Кристина разложила контейнеры в холодильник, и стала ждать. Утра, дочки.
Утром она сложила всё обратно, открыла дверь, в которую звонила дочь и… «Почему ты на меня так смотришь, Эва?»
«Папы больше нет с нами»...
Кристина обмякла. Это казалось так ожидаемо с одной стороны, и так невозможно с другой! Как?! Ведь вот она приготовила ему свежее белье. Вот суп. Вот второе"… Её начало рвать. Она не могла остановиться, не могла понять, где она и что с ней.
Приехала скорая… Всё, как в тумане. Похороны. Погребение. Прощальное слово. Но она не могла выдавить из себя ни звука. И это всё так свежо. Это было три месяца назад.
Три месяца назад она была полной улыбающейся женщиной, а теперь худенькой старушкой с Паркинсоном, замкнутой, с глазами на мокром месте,
«Пани доктор.
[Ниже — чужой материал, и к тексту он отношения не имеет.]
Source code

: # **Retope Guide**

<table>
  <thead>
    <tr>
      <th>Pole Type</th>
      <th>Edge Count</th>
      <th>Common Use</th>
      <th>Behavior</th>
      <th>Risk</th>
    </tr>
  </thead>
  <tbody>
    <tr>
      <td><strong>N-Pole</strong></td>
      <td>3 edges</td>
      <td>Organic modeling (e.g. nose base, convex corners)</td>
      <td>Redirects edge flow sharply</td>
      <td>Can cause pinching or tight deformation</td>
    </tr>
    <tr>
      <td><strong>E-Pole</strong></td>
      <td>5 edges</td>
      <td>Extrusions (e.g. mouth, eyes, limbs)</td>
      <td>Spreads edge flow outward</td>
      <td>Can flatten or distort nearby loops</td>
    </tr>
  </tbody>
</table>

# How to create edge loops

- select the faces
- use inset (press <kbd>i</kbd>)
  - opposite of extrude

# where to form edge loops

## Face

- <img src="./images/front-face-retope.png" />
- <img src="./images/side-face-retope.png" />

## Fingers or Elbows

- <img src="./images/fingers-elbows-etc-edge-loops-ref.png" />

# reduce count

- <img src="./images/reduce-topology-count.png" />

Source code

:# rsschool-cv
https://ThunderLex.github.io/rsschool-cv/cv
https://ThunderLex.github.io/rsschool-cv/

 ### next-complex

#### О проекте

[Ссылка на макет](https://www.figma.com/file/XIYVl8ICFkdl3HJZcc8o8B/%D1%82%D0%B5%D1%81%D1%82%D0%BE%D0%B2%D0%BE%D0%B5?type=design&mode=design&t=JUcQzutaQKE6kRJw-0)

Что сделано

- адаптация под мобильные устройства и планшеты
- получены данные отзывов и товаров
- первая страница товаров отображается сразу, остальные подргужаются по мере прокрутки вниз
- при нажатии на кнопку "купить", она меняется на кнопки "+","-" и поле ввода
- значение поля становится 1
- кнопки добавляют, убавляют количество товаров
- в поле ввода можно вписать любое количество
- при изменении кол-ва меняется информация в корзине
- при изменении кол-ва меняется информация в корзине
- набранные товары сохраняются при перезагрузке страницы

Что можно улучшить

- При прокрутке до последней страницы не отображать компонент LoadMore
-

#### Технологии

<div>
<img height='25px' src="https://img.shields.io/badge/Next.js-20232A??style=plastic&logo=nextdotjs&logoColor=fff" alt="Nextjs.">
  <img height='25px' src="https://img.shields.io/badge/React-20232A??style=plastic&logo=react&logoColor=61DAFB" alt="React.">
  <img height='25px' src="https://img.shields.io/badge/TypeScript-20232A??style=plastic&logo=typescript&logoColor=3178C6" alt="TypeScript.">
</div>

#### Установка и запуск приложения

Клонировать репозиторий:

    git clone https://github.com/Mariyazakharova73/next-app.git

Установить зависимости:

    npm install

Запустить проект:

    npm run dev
Вы первая, кому я смогла это рассказать. При встречи знакомых, при выражениях соболезнования я сразу начинала плакать, не могла сдержаться, а мне надо было, надо было кому-то рассказать. То, что я не пришла к нему в субботу, болит у меня каждый день вот здесь", — она показывает острым кулачком где-то в середине грудины, туда, где у человека душа, «Какой он был прекрасный человек. Какой добрый. Какой...» Она впервые сдерживает слезы.
«Как его звали?», — спрашиваю.
«Януш… Я до сих пор не выбрасываю те таблетки, что купила ему в тот день, Я говорю себе — это память о муже»
«Лучшая память о муже — это ваши дети», — ляпаю я, не зная, как самой сдержать слезы
Она смотрит на меня своими голубыми глазами. «Цветы цветами, а лучший цветок мой». Она смотрит на меня, я судорожно перевожу с польского и улыбаюсь. Она тоже растягивает улыбку. Потом мы обе с ней прыскаем со смеху. И она сжимает мне руку: «Дорогая моя, ой, простите, пани доктор, я сегодня впервые смогла поговорить об этом, не заплакав. Ничего в мире не зря, спасибо, что Вы встретились на моем пути»
«И Вам спасибо, вы восхитительная женщина!»
Измеряю ей давление. Упало. 140/90. Предлагаю ей лечь спать, уже поздно.
Она улыбается. Потом выходит в коридор и просит прощения за ссору у медсестры. Я говорю ей спасибо, что мы поговорили. И возвращаюсь к себе.
Я встретила её худенькой маленькой женщиной с глазами на мокром месте, а выпишу её пани Кристиной, которая сохранила свою нежность в сердце на протяжении всей своей долгой жизни с паном Янушем.